In some ways my musical voice and my poetic voice are very different. But both have a clearly understandable voice. In music I scream high, confident notes on the trumpet. I lead. In poetry I like to sound gentle, tender, skeptical, and humorous. As long as I know my two voices do they have to be the same? That question eludes me as it has for famous poets forever. It baffles me that my voices are different yet my music and poetry both require voices.
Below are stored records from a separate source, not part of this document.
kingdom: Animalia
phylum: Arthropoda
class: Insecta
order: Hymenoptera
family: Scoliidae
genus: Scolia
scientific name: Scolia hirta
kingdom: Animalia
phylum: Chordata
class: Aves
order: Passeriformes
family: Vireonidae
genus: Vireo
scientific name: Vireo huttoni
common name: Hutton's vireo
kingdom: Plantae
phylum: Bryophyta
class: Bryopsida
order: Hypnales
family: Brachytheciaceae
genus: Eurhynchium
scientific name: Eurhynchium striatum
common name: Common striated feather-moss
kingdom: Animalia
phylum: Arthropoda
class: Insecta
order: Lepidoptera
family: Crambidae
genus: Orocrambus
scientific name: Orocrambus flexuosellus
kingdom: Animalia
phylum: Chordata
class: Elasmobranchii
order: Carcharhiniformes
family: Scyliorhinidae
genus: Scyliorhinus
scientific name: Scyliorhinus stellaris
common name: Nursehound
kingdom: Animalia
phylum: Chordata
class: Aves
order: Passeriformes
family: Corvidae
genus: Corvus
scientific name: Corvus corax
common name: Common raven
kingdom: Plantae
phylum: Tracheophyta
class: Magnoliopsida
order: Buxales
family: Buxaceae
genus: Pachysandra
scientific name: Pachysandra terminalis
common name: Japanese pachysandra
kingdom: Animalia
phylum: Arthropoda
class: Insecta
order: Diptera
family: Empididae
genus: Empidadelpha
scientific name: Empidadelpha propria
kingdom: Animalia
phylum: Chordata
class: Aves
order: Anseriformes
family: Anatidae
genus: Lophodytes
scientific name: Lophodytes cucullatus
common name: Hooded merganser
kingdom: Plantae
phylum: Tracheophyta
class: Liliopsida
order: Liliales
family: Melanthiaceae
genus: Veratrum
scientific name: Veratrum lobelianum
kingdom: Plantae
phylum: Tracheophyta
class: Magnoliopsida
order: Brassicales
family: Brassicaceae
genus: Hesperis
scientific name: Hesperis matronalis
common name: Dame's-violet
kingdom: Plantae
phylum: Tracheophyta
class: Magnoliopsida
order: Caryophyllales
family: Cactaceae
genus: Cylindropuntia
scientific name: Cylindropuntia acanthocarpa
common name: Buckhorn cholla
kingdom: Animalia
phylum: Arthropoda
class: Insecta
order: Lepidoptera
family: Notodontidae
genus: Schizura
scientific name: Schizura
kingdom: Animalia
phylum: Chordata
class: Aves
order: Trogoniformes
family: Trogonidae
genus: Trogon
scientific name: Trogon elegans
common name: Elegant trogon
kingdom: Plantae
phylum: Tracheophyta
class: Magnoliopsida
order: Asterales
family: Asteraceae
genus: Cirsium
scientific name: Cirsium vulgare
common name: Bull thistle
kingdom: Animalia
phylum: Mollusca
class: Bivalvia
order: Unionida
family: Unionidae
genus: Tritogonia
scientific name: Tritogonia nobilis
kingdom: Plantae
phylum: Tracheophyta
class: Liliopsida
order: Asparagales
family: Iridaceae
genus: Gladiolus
Other similarities between my music and my poetry include:

  • Starting a tune or poem by thinking about the form that fits

  • Lines, stanzas, a bridge (a turn), repeats, and refrains that reflects the tone

  • Finding devices to create tension and resolution, or no resolution

  • When dissonance needs to resolve with harmony

  • Flowing like lyrical enjambment or caesuras and hard stops

  • Standard rhythms, odd rhythms and unexpected rhythms

  • Sounds that are soft and buttery or sharp screaming attacks

  • The strategy of high and low register of musical notes and poetic words

I play, literally and figuratively, from my musical library and as Bardo Poetry, I write from the library of ideas in my head and on my shelf. Is that enough? Not for me. I want something more. I want my trumpet to sing just as a line of my poetry sings. I once sang when I played the trumpet solo from An American in Paris by Gershwin. There is no adequate word for that high. I have musical clunkers and poetic clunkers. They are both very obvious and rise above the well-formed phrases. They are both rare occurrences when all the elements and techniques I have found and learned come together in a book such as Grasshopper Dreams. I always wonder why one bad note, or word, can taint an entire piece of music or prose—but it does. What makes us that way? Music and poetry are right-brain companions. To be drawn to one is to be drawn to the other. To find one in my nature is to find the other. When I just play the notes it is a left brain activity. For me it’s mechanical and boring. Is just writing the words also mechanical and tiring? I hope I play music and write poetry with sounds and ideas that are pleasing and surprising.